Selasa, 15 April 2008

SOLO’/BIRISATN BINUA MERUPAKAN SALAH SATU UPAYA UNTUK MENCIPTAKAN MASYARAKAT ADAT YANG MANDIRI

Gereja saja berupaya untuk bisa mandiri, bagaimana dengan Masyarakat Adat ?
Sepenggal kalimat diatas menjadi inspirasi sehingga beberapa orang mengambil sikap untuk melakukan sesuatu yang positif.

Berawal dari diskusi beberapa orang tokoh masyarakat adat, pemerhati adat dan pemuda adat bersama ketua Dewan Adat Kecamatan Menjalin tentang banyak hal yang menjadi keprihatinan yang sesungguhnya belum bisa dijawab oleh Dewan Adat Kecamatan dalam bentuk program yang tidak lain dikarenakan tidak mempunyai anggaran dan keterbatasan tenaga.

Keprihatinan tersebut antara lain :
1. Masyarakat adat Menjalin harus bangga karena mempunyai rumah adat yang megah dan sampai saat ini tetap berdiri kokoh, ini suatu aset yang perlu dilestarikan, maka perlu dijaga dan di rawat, tentu perlu anggaran, tapi darimana sumber anggaran tersebut akan didapatkan ?
2. Masyarakat Adat di Menjalin setiap tahun akan melaksanakan Naik Dango Kecamatan, tapi sumber dananya dari mana ?
3. Masyarakat adat selalu meminta kepada negara agar keberadaan mereka diakui, dasarnya adalah karena mereka mempunyai wilayah, kepengurusan adat yang lengkap dan ada rakyat (masyarakat adat), tapi ternyata fakta di lapangan menunjukkan masih ada di beberapa kampung yang kepengurusan adatnya belum lengkap.
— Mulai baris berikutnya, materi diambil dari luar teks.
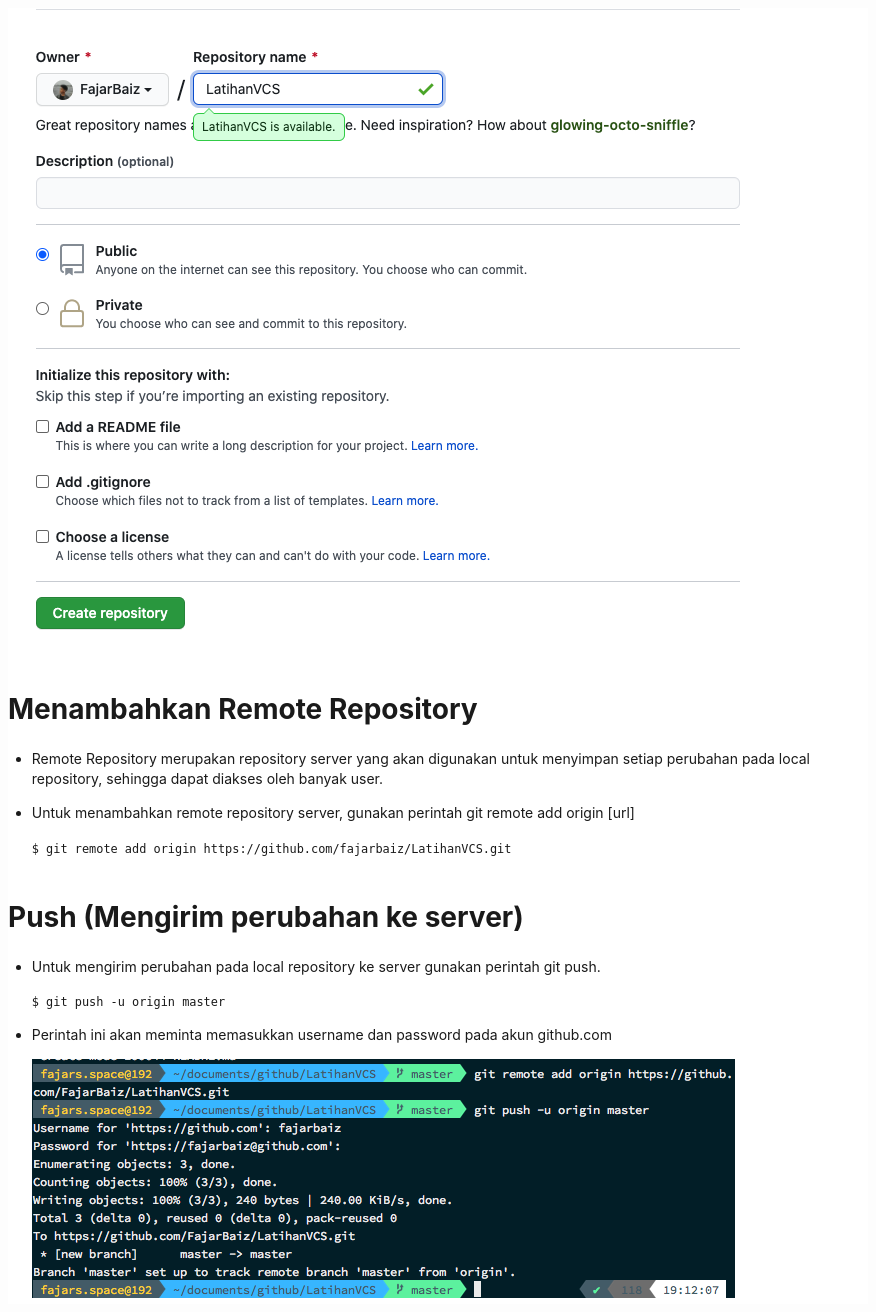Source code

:   ![create repo](img/7.png)
  
# Menambahkan Remote Repository
* Remote Repository merupakan repository server yang akan digunakan untuk menyimpan setiap perubahan pada local repository, sehingga dapat diakses oleh banyak user.
* Untuk menambahkan remote repository server, gunakan perintah git remote add origin [url]
  
  ``$ git remote add origin https://github.com/fajarbaiz/LatihanVCS.git``
  
# Push (Mengirim perubahan ke server)
* Untuk mengirim perubahan pada local repository ke server gunakan perintah git push.
  
  ``$ git push -u origin master``
  
* Perintah ini akan meminta memasukkan username dan password pada akun github.com

  ![push](img/8.png)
Lalu bagaimana upaya memfasilitasi agar lengkap ?
4. Semua pengurus adat tanpa terkecuali harus tahu tentang tugas dan fungsi mereka agar di lapangan tidak terjadi tumpang tindih kewenangan, tapi apa yang harus dilakukan agar ada panduan tertulis bagi mereka ?
5. Dari jaman nenek moyang kita dulu hukum adat itu memang tidak tertulis, tapi bagaimana itu dibuat tertulis agar semua orang mengerti dan mengetahuinya dengan harapan tidak terjadi kesewenang wenangan dan hal menjalankan eksekusi hukum adat.
6. Begitu juga dengan adat istiadat yang masyarakat adat anut bagaimana itu bisa dibukukan agar semua orang mengetahuinya dalam artian generasi terkini maupun generasi yang akan datang ?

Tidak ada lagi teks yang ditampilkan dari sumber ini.